Purement amicale... Mais Rachel n’aurait pas été dérangée que ça aille plus loin. Elle avait tout simplement changé d’affectation avant que leur relation n’évolue, une mission où une grenade avait explosé trop près d’elle, la ramenant aux États-Unis. Par la suite, elle avait oublié Carol... Jusqu’à ce qu’elle apprenne que cette dernière se trouvait à Seikusu, à travailler comme caissière, ou autre métier peu reluisant de ce genre. C’était Lloyd, son supérieur, qui lui en avait parlé Il avait reçu un coup de fil de l’état-major, et lui avait transmis le « dossier Danvers ». D’après ce que Rachel avait compris, l’armée avait radié Carol, mais, bizarrement, les militaires continuaient à s’intéresser à elle. Les supérieurs voulaient que leur cellule à Seikusu se rapproche de Carol, et l’observe avec la plus grande attention. Pourquoi ? On n’avait pas daigné leur répondre. Lloyd savait que Rachel et Carol avaient un passé commun, et lui avait demandé de se rapprocher d’elle.
*C’est pourtant bien la bonne adresse... Seigneur, ça me rappelle quand j’étais étudiante...*
Rachel sortit de sa voiture, rangeant ses documents, et ferma sa voiture. Elle avait un véhicule classique, qui faisait vraiment fonctionnaire, mais qui, pour le moment, n’était pas au-dessus de ses moyens : une Toyota Avensis (http://www.le-cahier-auto.com/wp-content/uploads/2008/09/toyota-avensis-2009-1.jpg). En lisant le dossier, elle avait réalisé qu’il présentait de nombreuses lacunes, et des imprécisions flagrantes. Il s’était passé quelque chose lors de ce vol expérimental, et elle avait demandé à Lloyd de se renseigner. Elle savait que l’homme était fiable, mais il avait du mal à obtenir des renseignements sur cette question.

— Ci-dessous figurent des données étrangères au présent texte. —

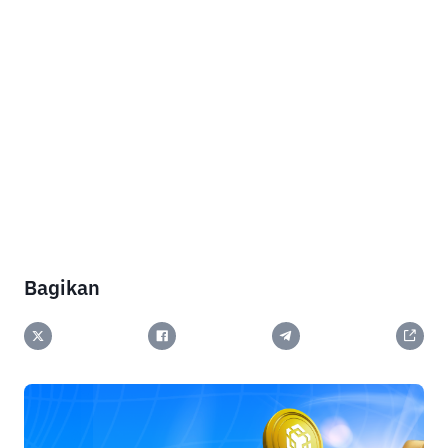
Bagikan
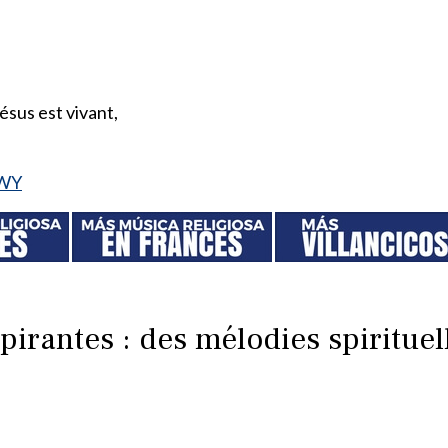
ésus est vivant,
VWY
irantes : des mélodies spirituel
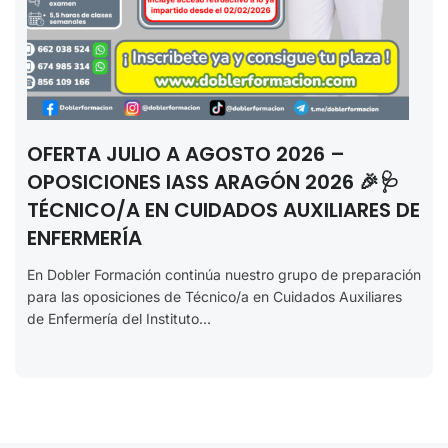
OFERTA JULIO A AGOSTO 2026 –
OPOSICIONES IASS ARAGÓN 2026 🎉🩺
TÉCNICO/A EN CUIDADOS AUXILIARES DE
ENFERMERÍA
En Dobler Formación continúa nuestro grupo de preparación
para las oposiciones de Técnico/a en Cuidados Auxiliares
de Enfermería del Instituto...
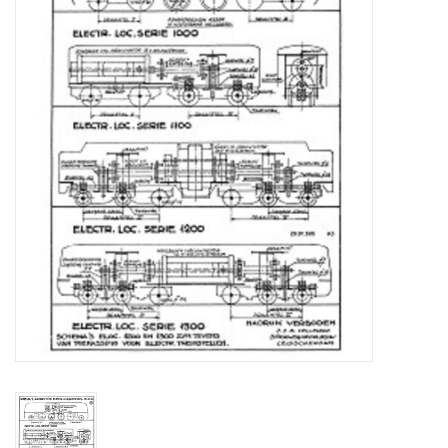
Zeitschriften
Neue Zeichnungen
NEUE ZEITSCHRIFTEN
ABONNEMENT DER
MODELLBAUER
Baubeschreibungen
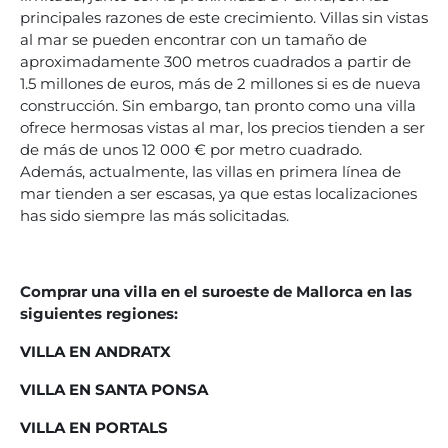
principales razones de este crecimiento. Villas sin vistas
al mar se pueden encontrar con un tamaño de
aproximadamente 300 metros cuadrados a partir de
1.5 millones de euros, más de 2 millones si es de nueva
construcción. Sin embargo, tan pronto como una villa
ofrece hermosas vistas al mar, los precios tienden a ser
de más de unos 12 000 € por metro cuadrado.
Además, actualmente, las villas en primera línea de
mar tienden a ser escasas, ya que estas localizaciones
has sido siempre las más solicitadas.
Comprar una villa en el suroeste de Mallorca en las
siguientes regiones:
VILLA EN ANDRATX
VILLA EN SANTA PONSA
VILLA EN PORTALS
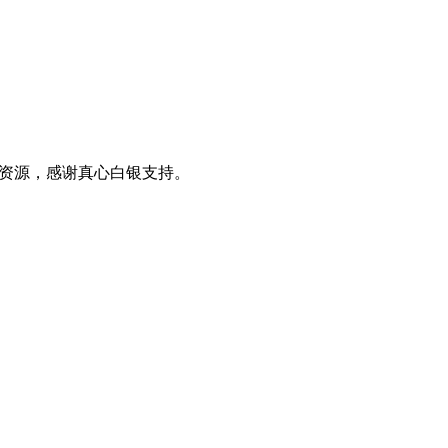
0+资源，感谢真心白银支持。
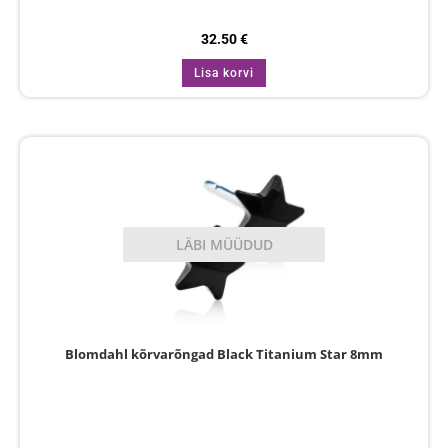
32.50
€
Lisa korvi
LÄBI MÜÜDUD
Blomdahl kõrvarõngad Black Titanium Star 8mm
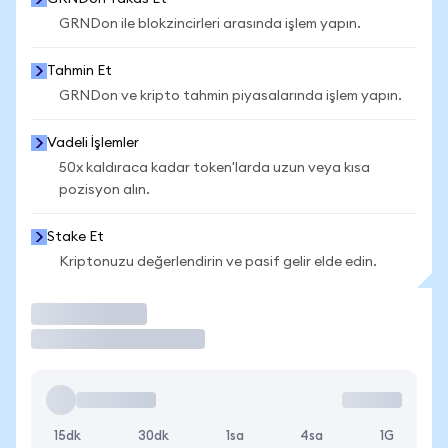
GRNDon ile blokzincirleri arasında işlem yapın.
Tahmin Et
GRNDon ve kripto tahmin piyasalarında işlem yapın.
Vadeli İşlemler
50x kaldıraca kadar token'larda uzun veya kısa
pozisyon alın.
Stake Et
Kriptonuzu değerlendirin ve pasif gelir elde edin.
İşlem Yap
15dk
30dk
1sa
4sa
1G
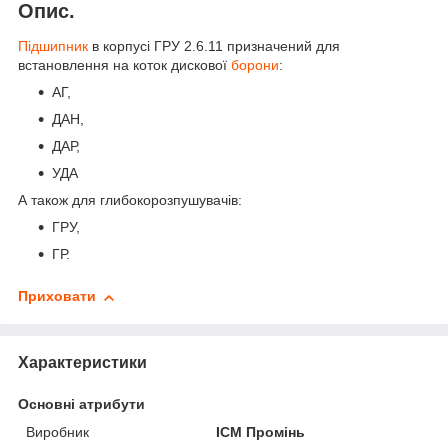
Опис.
Підшипник
в корпусі ГРУ 2.6.11 призначений для
встановлення на коток дискової
борони
:
АГ,
ДАН,
ДАР,
УДА
А також для глибокорозпушувачів:
ГРУ,
ГР.
Приховати
Характеристики
Основні атрибути
Виробник
ІСМ Промінь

Rachel se rapprocha de la porte de l’immeuble. Elle était tagguée à l’image d’un gang local, et vit plusieurs adolescentes affalés surdes marches. Elle portait des tenues civiles : un jean bleu, et un haut rouge clair. Comme il faisait plutôt beau, elle portait des lunettes de soleil, qu’elle retira. Et, naturellement, sous ses vêtements, plaquée contre son corps par un système de ventouse pour être sûre de ne pas l’oublier, le petit disque octogonal était là. Son armure. Elle regarda l’interphone, et ne tarda pas à trouver le numéro de Carol Danvers. Rachel hésita à appuyer. D’après ce qu’on lui avait dit, Carol était dépressive, et haïssait l’armée. Elle risquait fort de ne pas lui répondre. Elle s’humecta les lèvres, et décida d’entrer, attendant que quelqu’un lui ouvre. Elle pénétra dans le hall de l’immeuble, et s’approcha de l’ascenseur, avant de constater que ce dernier était hors-service. Un locataire avait brisé la vitre, et un panneau avertissait les usagers que l’ascenseur était provisoirement arrêté, le temps de remplacer la vitre.
Soupirant, Rachel monta les marches, et vit, sur le palier du premier étage, une flaque de Coca, la bouteille en plastique traînant au loin. Elle s’avança, jusqu’à se rapprocher de la porte de Carol. Nerveuse, elle soupira lentement, puis tapa à cette dernière. Elle espérait que Carol serait là.